Step 2: Current node is 5.

  • Compare: x = 6 vs node = 5. Since 6 > 5, node 5 is too small to be the ceil.
  • Do not update ceil. Move to the right child where larger values exist.

Step 3: Current node is 7.

  • Compare: x = 6 vs node = 7. Since 6 < 7, node 7 is ≥ x and qualifies as a ceil candidate.
  • Update ceil = 7 (tighter than the previous candidate of 10). Move to the left child.

Step 4: Node 7 has no left child — we reach null. Traversal ends.

Step 5: Return ceil = 7. We visited only 3 nodes (10 → 5 → 7) out of 6 total, following a single root-to-leaf path. Nodes 4, 8, and 11 were never examined — the BST property allowed us to prune them entirely.

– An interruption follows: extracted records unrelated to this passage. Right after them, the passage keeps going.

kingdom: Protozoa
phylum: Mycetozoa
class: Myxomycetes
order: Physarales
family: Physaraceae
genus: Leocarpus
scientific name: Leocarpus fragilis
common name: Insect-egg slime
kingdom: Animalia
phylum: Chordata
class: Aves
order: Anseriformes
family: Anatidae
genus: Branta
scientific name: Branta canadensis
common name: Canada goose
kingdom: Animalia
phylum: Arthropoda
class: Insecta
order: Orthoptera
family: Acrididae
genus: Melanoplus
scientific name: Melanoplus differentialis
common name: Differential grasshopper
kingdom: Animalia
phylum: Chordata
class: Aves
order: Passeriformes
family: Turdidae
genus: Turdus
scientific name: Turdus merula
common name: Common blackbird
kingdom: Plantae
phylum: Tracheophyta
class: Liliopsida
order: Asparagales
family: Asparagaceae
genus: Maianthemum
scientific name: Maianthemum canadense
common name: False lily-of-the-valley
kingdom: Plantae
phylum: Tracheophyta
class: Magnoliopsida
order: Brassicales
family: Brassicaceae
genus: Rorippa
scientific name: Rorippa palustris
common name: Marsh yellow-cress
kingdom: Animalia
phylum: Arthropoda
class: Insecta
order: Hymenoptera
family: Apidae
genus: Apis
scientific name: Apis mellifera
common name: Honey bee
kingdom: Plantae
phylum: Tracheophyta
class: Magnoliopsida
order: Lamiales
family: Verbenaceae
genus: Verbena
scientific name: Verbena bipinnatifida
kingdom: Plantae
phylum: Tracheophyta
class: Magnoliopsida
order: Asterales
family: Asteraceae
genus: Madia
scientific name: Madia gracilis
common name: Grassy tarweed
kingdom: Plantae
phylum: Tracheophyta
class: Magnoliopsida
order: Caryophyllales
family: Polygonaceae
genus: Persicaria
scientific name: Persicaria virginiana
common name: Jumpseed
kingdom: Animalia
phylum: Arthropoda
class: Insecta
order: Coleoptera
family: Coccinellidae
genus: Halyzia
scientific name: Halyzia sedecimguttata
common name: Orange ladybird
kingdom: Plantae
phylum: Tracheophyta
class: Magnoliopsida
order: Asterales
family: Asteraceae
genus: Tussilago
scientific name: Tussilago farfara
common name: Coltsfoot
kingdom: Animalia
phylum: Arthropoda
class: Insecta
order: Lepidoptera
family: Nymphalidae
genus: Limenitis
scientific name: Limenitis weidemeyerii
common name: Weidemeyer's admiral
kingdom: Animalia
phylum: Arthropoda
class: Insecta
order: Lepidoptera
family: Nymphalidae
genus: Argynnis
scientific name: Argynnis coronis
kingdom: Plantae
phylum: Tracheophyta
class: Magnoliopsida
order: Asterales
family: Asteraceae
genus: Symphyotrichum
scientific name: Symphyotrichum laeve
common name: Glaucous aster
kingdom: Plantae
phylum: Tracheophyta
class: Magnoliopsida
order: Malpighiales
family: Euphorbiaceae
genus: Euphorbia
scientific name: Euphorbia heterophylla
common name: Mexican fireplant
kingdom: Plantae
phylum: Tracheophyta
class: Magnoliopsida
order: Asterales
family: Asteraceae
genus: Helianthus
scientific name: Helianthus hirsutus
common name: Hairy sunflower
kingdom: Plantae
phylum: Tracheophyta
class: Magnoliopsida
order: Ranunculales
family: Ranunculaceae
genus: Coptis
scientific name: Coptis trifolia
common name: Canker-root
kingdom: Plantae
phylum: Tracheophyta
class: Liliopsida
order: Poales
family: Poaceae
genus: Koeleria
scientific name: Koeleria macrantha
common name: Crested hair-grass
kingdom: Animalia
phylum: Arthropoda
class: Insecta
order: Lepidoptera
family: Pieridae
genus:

Ceil in BST — Iterative Traversal for x = 6 — Watch how the BST property guides us along a single root-to-leaf path, updating the ceil candidate whenever we find a node ≥ x and pruning irrelevant subtrees.

Algorithm

  1. Initialize ceil = -1 (no candidate found yet)
  2. While the current node is not null:
    • If current node's value equals x → return x (exact match, tightest possible ceil)
    • If x < current node's value → update ceil to current node's value, move to left child (search for a tighter candidate)
    • If x > current node's value → move to right child (need a larger value)
  3. Return ceil

Code

int findCeil(Node* root, int x) {
    int ceil = -1;
    
    while (root != nullptr) {
        // Exact match is the tightest possible ceil
        if (root->data == x) {
            return x;
        }
        
        if (x < root->data) {
            // Current node >= x, record as candidate
            ceil = root->data;
            // Search left for a smaller valid value
            root = root->left;
        } else {
            // Current node < x, need a larger value
            root = root->right;
        }
    }
    
    return ceil;
}
def findCeil(root, x):
    ceil = -1
    
    while root is not None:
        # Exact match is the tightest possible ceil
        if root.data == x:
            return x
        
        if x < root.data:
            # Current node >= x, record as candidate
            ceil = root.data
            # Search left for a smaller valid value
            root = root.left
        else:
            # Current node < x, need a larger value
            root = root.right
    
    return ceil
int findCeil(Node root, int x) {
    int ceil = -1;
    
    while (root != null) {
        // Exact match is the tightest possible ceil
        if (root.data == x) {
            return x;
        }
        
        if (x < root.data) {
            // Current node >= x, record as candidate
            ceil = root.data;
            // Search left for a smaller valid value
            root = root.left;
        } else {
            // Current node < x, need a larger value
            root = root.right;
        }
    }
    
    return ceil;
}

Complexity Analysis

Time Complexity: O(h), where h is the height of the BST

At each step we descend one level in the tree, making at most h comparisons before reaching a null pointer. For a balanced BST, h = O(log n), so the search runs in logarithmic time. For a skewed BST (essentially a linked list), h = O(n), which degenerates to linear time. On average for a random BST, h ≈ O(log n).

Space Complexity: O(1)

We use only a single integer variable (ceil) and a pointer to traverse the tree. No auxiliary data structures, no recursion stack. This is a constant-space solution regardless of tree size.